## What is expected
Without copying any picture, return all lines below exactly.

----- Records for processing

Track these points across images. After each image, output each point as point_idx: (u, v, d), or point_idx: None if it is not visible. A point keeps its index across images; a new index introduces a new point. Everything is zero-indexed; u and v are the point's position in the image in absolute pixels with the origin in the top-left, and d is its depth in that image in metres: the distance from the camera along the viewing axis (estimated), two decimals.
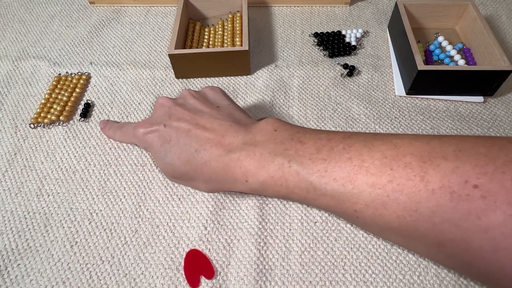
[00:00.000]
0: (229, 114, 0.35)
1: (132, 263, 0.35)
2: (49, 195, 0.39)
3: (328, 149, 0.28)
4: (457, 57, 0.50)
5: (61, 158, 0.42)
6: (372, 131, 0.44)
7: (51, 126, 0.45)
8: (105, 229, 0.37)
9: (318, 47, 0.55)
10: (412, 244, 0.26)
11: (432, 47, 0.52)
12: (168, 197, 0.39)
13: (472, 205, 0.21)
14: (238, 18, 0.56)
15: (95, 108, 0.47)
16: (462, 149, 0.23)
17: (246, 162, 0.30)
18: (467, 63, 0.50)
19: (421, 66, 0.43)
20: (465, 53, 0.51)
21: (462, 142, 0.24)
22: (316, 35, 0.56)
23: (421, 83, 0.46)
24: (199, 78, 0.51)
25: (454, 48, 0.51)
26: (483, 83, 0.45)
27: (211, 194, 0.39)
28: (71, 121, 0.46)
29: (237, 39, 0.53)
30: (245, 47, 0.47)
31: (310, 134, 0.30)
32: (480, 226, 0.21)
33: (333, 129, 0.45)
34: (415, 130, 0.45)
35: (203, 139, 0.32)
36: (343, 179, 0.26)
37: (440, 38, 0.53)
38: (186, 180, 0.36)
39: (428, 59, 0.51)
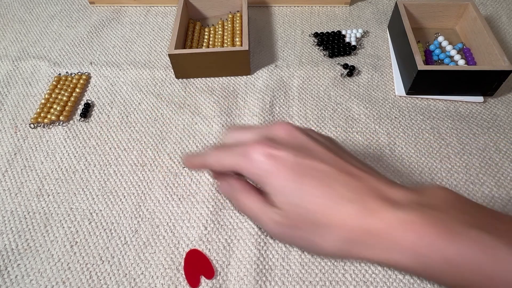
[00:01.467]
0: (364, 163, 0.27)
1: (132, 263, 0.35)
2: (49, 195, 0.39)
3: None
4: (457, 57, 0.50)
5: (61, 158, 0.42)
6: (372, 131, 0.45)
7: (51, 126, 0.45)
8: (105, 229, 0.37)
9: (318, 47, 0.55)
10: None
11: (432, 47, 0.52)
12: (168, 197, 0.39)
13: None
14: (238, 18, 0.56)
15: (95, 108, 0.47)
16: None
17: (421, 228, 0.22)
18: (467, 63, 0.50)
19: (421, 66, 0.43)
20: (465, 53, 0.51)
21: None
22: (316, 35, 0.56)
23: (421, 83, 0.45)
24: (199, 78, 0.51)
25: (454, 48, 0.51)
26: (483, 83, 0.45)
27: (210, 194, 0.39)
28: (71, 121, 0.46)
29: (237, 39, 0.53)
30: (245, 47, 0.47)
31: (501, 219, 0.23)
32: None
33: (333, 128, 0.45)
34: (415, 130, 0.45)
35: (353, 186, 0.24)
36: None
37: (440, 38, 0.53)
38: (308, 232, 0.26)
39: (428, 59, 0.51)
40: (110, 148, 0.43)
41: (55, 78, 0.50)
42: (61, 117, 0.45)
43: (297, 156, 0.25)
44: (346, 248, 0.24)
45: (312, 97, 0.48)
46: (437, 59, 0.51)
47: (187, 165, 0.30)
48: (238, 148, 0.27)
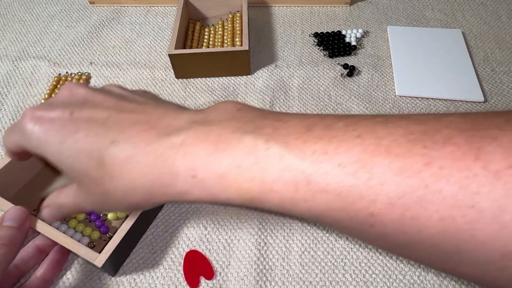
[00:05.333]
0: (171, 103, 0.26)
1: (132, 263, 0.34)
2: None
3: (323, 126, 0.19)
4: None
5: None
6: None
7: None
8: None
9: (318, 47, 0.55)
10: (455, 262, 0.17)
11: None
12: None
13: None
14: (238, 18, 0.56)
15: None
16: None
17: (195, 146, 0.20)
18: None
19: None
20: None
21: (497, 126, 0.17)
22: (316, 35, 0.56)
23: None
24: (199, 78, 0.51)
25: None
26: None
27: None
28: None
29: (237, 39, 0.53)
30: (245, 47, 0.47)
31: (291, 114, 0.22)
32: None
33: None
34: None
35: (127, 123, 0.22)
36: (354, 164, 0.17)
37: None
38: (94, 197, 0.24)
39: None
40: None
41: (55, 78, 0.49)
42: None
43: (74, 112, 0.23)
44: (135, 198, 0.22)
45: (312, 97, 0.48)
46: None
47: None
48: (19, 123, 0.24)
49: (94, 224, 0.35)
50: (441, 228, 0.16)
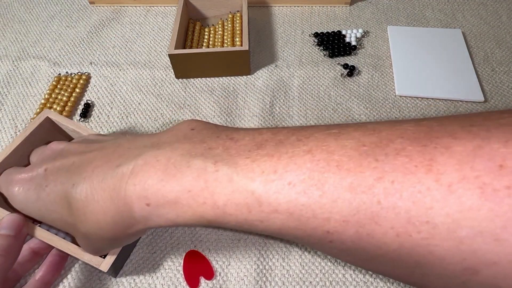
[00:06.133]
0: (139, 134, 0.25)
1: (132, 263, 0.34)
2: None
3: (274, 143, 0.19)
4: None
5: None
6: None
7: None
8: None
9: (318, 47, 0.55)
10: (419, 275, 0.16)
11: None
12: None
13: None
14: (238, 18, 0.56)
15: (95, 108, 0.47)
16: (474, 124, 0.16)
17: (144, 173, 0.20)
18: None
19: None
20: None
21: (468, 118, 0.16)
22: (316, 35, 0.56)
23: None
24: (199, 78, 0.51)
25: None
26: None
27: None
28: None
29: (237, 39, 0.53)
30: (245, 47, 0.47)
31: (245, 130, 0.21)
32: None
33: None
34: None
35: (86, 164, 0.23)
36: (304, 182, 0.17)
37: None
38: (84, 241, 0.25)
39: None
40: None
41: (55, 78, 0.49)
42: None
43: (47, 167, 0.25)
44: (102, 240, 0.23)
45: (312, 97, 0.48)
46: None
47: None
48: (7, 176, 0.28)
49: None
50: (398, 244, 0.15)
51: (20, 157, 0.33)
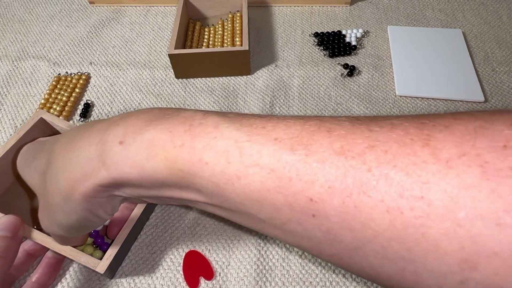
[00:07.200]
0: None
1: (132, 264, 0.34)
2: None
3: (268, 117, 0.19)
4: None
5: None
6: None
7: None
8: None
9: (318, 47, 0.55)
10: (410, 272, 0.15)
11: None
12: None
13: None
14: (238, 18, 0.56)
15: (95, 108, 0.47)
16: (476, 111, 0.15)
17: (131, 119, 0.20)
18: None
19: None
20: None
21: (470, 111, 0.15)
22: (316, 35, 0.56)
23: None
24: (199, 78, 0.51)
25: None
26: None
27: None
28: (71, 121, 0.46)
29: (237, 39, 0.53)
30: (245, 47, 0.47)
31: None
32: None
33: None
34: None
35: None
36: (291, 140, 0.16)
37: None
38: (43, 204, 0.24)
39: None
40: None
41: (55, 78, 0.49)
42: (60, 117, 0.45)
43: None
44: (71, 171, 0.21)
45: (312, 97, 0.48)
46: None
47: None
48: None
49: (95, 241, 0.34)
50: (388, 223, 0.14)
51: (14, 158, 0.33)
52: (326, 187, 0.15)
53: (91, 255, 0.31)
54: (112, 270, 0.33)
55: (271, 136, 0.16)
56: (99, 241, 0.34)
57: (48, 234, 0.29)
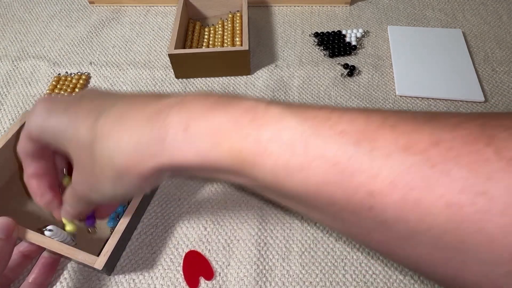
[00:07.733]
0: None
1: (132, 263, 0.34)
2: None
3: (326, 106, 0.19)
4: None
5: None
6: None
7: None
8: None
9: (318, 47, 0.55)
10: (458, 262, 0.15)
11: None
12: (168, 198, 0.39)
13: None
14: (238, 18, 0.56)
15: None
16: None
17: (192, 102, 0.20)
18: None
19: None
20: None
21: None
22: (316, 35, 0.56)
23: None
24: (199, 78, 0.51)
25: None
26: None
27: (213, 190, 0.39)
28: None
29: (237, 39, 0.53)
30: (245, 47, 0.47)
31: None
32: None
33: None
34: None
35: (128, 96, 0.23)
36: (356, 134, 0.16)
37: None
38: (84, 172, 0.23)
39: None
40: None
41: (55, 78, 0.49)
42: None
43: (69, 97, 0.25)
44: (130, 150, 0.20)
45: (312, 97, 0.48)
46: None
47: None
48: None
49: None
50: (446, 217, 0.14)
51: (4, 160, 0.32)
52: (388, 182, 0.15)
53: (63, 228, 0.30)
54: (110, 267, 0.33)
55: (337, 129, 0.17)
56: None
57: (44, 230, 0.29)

----------

## Answer
Track these points across images. After each image, output each point as point_idx: (u, v, d), or point_idx: None if it is not visible. A point keeps its index across images; a new index introduces a new point. Everything is zero-indexed; u and v are the point's position in the image in absolute pixels with the origin in the top-left, and d is its depth in that image in metres: the distance from the camera along the viewing axis (estimated), two decimals.
[00:00.000]
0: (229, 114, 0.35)
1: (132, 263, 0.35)
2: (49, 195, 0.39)
3: (328, 149, 0.28)
4: (457, 57, 0.50)
5: (61, 158, 0.42)
6: (372, 131, 0.44)
7: (51, 126, 0.45)
8: (105, 229, 0.37)
9: (318, 47, 0.55)
10: (412, 244, 0.26)
11: (432, 47, 0.52)
12: (168, 197, 0.39)
13: (472, 205, 0.21)
14: (238, 18, 0.56)
15: (95, 108, 0.47)
16: (462, 149, 0.23)
17: (246, 162, 0.30)
18: (467, 63, 0.50)
19: (421, 66, 0.43)
20: (465, 53, 0.51)
21: (462, 142, 0.24)
22: (316, 35, 0.56)
23: (421, 83, 0.46)
24: (199, 78, 0.51)
25: (454, 48, 0.51)
26: (483, 83, 0.45)
27: (211, 194, 0.39)
28: (71, 121, 0.46)
29: (237, 39, 0.53)
30: (245, 47, 0.47)
31: (310, 134, 0.30)
32: (480, 226, 0.21)
33: (333, 129, 0.45)
34: (415, 130, 0.45)
35: (203, 139, 0.32)
36: (343, 179, 0.26)
37: (440, 38, 0.53)
38: (186, 180, 0.36)
39: (428, 59, 0.51)
[00:01.467]
0: (364, 163, 0.27)
1: (132, 263, 0.35)
2: (49, 195, 0.39)
3: None
4: (457, 57, 0.50)
5: (61, 158, 0.42)
6: (372, 131, 0.45)
7: (51, 126, 0.45)
8: (105, 229, 0.37)
9: (318, 47, 0.55)
10: None
11: (432, 47, 0.52)
12: (168, 197, 0.39)
13: None
14: (238, 18, 0.56)
15: (95, 108, 0.47)
16: None
17: (421, 228, 0.22)
18: (467, 63, 0.50)
19: (421, 66, 0.43)
20: (465, 53, 0.51)
21: None
22: (316, 35, 0.56)
23: (421, 83, 0.45)
24: (199, 78, 0.51)
25: (454, 48, 0.51)
26: (483, 83, 0.45)
27: (210, 194, 0.39)
28: (71, 121, 0.46)
29: (237, 39, 0.53)
30: (245, 47, 0.47)
31: (501, 219, 0.23)
32: None
33: (333, 128, 0.45)
34: (415, 130, 0.45)
35: (353, 186, 0.24)
36: None
37: (440, 38, 0.53)
38: (308, 232, 0.26)
39: (428, 59, 0.51)
40: (110, 148, 0.43)
41: (55, 78, 0.50)
42: (61, 117, 0.45)
43: (297, 156, 0.25)
44: (346, 248, 0.24)
45: (312, 97, 0.48)
46: (437, 59, 0.51)
47: (187, 165, 0.30)
48: (238, 148, 0.27)
[00:05.333]
0: (171, 103, 0.26)
1: (132, 263, 0.34)
2: None
3: (323, 126, 0.19)
4: None
5: None
6: None
7: None
8: None
9: (318, 47, 0.55)
10: (455, 262, 0.17)
11: None
12: None
13: None
14: (238, 18, 0.56)
15: None
16: None
17: (195, 146, 0.20)
18: None
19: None
20: None
21: (497, 126, 0.17)
22: (316, 35, 0.56)
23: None
24: (199, 78, 0.51)
25: None
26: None
27: None
28: None
29: (237, 39, 0.53)
30: (245, 47, 0.47)
31: (291, 114, 0.22)
32: None
33: None
34: None
35: (127, 123, 0.22)
36: (354, 164, 0.17)
37: None
38: (94, 197, 0.24)
39: None
40: None
41: (55, 78, 0.49)
42: None
43: (74, 112, 0.23)
44: (135, 198, 0.22)
45: (312, 97, 0.48)
46: None
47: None
48: (19, 123, 0.24)
49: (94, 224, 0.35)
50: (441, 228, 0.16)
[00:06.133]
0: (139, 134, 0.25)
1: (132, 263, 0.34)
2: None
3: (274, 143, 0.19)
4: None
5: None
6: None
7: None
8: None
9: (318, 47, 0.55)
10: (419, 275, 0.16)
11: None
12: None
13: None
14: (238, 18, 0.56)
15: (95, 108, 0.47)
16: (474, 124, 0.16)
17: (144, 173, 0.20)
18: None
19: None
20: None
21: (468, 118, 0.16)
22: (316, 35, 0.56)
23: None
24: (199, 78, 0.51)
25: None
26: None
27: None
28: None
29: (237, 39, 0.53)
30: (245, 47, 0.47)
31: (245, 130, 0.21)
32: None
33: None
34: None
35: (86, 164, 0.23)
36: (304, 182, 0.17)
37: None
38: (84, 241, 0.25)
39: None
40: None
41: (55, 78, 0.49)
42: None
43: (47, 167, 0.25)
44: (102, 240, 0.23)
45: (312, 97, 0.48)
46: None
47: None
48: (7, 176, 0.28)
49: None
50: (398, 244, 0.15)
51: (20, 157, 0.33)
[00:07.200]
0: None
1: (132, 264, 0.34)
2: None
3: (268, 117, 0.19)
4: None
5: None
6: None
7: None
8: None
9: (318, 47, 0.55)
10: (410, 272, 0.15)
11: None
12: None
13: None
14: (238, 18, 0.56)
15: (95, 108, 0.47)
16: (476, 111, 0.15)
17: (131, 119, 0.20)
18: None
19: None
20: None
21: (470, 111, 0.15)
22: (316, 35, 0.56)
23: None
24: (199, 78, 0.51)
25: None
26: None
27: None
28: (71, 121, 0.46)
29: (237, 39, 0.53)
30: (245, 47, 0.47)
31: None
32: None
33: None
34: None
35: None
36: (291, 140, 0.16)
37: None
38: (43, 204, 0.24)
39: None
40: None
41: (55, 78, 0.49)
42: (60, 117, 0.45)
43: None
44: (71, 171, 0.21)
45: (312, 97, 0.48)
46: None
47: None
48: None
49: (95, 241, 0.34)
50: (388, 223, 0.14)
51: (14, 158, 0.33)
52: (326, 187, 0.15)
53: (91, 255, 0.31)
54: (112, 270, 0.33)
55: (271, 136, 0.16)
56: (99, 241, 0.34)
57: (48, 234, 0.29)
[00:07.733]
0: None
1: (132, 263, 0.34)
2: None
3: (326, 106, 0.19)
4: None
5: None
6: None
7: None
8: None
9: (318, 47, 0.55)
10: (458, 262, 0.15)
11: None
12: (168, 198, 0.39)
13: None
14: (238, 18, 0.56)
15: None
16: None
17: (192, 102, 0.20)
18: None
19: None
20: None
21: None
22: (316, 35, 0.56)
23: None
24: (199, 78, 0.51)
25: None
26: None
27: (213, 190, 0.39)
28: None
29: (237, 39, 0.53)
30: (245, 47, 0.47)
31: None
32: None
33: None
34: None
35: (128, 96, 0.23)
36: (356, 134, 0.16)
37: None
38: (84, 172, 0.23)
39: None
40: None
41: (55, 78, 0.49)
42: None
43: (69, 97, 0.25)
44: (130, 150, 0.20)
45: (312, 97, 0.48)
46: None
47: None
48: None
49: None
50: (446, 217, 0.14)
51: (4, 160, 0.32)
52: (388, 182, 0.15)
53: (63, 228, 0.30)
54: (110, 267, 0.33)
55: (337, 129, 0.17)
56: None
57: (44, 230, 0.29)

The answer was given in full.